Hi Pavel,



Hello Lennart,

Friday, August 18, 2006, 1:11:44 PM, you wrote:


LL> Right now, i am trying to prepare the search results in a similar
LL> way to the CSCD software, i.e. showing no. of occurences, words
LL> which contain your search term, and the books, which contain
LL> matches.

LL> However, for that, i am scanning text-files (not html) and my idea
LL> is, for the future, kind of a webservice, so that PTR makes a
LL> request, and gets the result via internet. That way, you wont need
LL> to download a search index etc. and could at least provide one
LL> version of the Pali Text Reader, which browses and searches online,
making the download package very small...
Is there a way to create the search index on the client computer from the
source files? Have you tried this?

Yes, i went along this path for some time. I stripped all pali text words and organised them according to the books. The (unoptimized) index file was still 64 MB large! Not so good :-) But, if i loaded that file into memory, search results where immediate :-)

However, next step included incorporation of word positions as well, in order to analyze a combination of terms whether they match  in a sentence or not. But then i stopped the effort there and digressed a little bit, playing a bit with concordance stuff:

http://paliconcordance.nibbanam.com

Finally, i came back to a simpler approach, which is now a plain file-based search using Boyer-Moore... Its fast, realiable and can be used to look up occurences and sourrounding text passages quite fast. Processor speed and available memory make it not impossible or boring to scan 217 files each time you look up something.




Webservice will require connection to the internet and having a webserver
set up for this purpose.


Sure. But i prepared two versions of the PaliText Reader for the BETA release: one edition, measuring 4 MB will allow online browsing of the Pali texts from this website: http://tipitaka.nibbanam.com. While the "full download" will include searchable textfiles, html version of the Pali texts with an impact of 70 MB for download. So can even switch between both versions later on, when you separatly download stuff. So, that way, the user can decide: small impact on his system means he needs online connections. Or: huge download in the beginning means he can work offline. I hope that this two-way strategy leaves room for everyone's needs.

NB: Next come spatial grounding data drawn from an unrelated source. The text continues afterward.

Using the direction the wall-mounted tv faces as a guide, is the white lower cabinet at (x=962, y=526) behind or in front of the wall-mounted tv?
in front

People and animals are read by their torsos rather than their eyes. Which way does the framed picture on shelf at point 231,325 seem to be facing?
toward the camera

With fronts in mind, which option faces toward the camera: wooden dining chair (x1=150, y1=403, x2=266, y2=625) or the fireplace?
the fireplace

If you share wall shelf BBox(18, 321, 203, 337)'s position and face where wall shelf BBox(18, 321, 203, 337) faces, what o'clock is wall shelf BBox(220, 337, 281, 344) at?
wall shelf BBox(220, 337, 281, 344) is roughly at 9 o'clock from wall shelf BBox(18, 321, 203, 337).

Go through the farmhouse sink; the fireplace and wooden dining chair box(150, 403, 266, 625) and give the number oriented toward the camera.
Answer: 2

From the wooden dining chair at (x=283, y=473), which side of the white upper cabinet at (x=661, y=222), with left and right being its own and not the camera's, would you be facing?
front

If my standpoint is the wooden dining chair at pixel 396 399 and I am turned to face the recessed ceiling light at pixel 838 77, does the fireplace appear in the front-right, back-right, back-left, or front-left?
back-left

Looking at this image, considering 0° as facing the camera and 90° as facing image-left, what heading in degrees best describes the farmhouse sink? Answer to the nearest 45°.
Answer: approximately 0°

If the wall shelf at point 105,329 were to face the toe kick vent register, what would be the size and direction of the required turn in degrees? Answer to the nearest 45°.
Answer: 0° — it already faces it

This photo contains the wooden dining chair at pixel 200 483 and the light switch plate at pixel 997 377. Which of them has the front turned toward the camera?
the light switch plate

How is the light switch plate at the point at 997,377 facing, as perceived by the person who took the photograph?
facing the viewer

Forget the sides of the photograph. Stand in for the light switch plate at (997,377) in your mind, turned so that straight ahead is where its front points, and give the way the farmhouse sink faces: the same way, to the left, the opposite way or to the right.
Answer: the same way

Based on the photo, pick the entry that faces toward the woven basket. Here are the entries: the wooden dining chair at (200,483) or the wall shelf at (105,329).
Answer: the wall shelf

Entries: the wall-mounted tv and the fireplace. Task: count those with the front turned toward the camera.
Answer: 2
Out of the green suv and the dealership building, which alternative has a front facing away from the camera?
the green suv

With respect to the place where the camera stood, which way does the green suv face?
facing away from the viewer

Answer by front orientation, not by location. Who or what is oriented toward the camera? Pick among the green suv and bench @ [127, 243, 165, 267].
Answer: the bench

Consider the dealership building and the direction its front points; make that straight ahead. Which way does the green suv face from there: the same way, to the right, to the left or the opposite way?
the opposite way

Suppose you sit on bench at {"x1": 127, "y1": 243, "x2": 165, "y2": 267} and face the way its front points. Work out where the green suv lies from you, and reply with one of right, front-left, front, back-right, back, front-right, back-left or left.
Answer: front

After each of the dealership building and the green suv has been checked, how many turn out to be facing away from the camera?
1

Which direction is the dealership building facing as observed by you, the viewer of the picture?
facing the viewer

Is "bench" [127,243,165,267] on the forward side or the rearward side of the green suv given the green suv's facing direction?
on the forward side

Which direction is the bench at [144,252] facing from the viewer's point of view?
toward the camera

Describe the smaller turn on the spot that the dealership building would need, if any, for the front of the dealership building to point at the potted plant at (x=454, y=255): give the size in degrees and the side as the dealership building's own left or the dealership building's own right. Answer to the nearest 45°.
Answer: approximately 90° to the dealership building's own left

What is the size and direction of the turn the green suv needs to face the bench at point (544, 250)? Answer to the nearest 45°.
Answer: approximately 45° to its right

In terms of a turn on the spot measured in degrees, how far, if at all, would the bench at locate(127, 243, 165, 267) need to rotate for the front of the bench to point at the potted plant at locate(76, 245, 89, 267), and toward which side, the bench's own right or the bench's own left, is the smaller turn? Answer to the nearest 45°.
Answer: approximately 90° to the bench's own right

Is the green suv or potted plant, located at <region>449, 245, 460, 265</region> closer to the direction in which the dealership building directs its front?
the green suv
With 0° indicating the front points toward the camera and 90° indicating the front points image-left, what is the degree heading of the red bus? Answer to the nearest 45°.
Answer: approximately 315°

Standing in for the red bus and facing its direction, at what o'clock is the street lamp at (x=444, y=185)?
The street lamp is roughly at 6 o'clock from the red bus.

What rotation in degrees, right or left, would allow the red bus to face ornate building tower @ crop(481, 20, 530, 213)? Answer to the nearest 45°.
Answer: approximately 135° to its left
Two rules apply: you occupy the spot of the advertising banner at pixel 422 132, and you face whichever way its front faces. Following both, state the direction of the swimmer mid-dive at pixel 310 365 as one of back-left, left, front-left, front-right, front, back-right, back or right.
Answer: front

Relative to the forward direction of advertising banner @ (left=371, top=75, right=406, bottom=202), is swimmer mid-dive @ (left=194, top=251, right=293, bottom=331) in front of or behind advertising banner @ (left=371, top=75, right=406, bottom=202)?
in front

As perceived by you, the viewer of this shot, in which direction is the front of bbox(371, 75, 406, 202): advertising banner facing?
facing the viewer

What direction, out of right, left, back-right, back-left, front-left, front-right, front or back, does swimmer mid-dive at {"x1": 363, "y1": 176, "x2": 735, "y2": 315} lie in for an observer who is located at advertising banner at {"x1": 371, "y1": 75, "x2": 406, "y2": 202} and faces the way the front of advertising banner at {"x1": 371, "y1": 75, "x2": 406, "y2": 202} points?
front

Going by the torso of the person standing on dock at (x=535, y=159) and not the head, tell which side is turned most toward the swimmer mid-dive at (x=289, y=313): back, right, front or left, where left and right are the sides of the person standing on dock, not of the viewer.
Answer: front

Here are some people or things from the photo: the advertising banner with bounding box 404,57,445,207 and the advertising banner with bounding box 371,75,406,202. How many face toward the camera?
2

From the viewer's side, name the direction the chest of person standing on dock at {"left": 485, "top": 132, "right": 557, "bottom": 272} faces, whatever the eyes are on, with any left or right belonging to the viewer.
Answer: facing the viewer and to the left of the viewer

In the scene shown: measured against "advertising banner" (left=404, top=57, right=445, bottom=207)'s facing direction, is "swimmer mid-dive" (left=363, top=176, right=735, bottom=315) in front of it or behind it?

For the online edition, an online search (webservices based) still needs to be implemented... So this is the only drawback right now, if someone decides to go for the online edition - no search possible (yet).


LL> I hope, everything went well with the checked in source?
I was very busy with my converter which is now complete. Next task will be
creating the installer for the pocket PC version. Only after that I will
install tortoise SVN and update the source code.

okay,

best wishes Lennart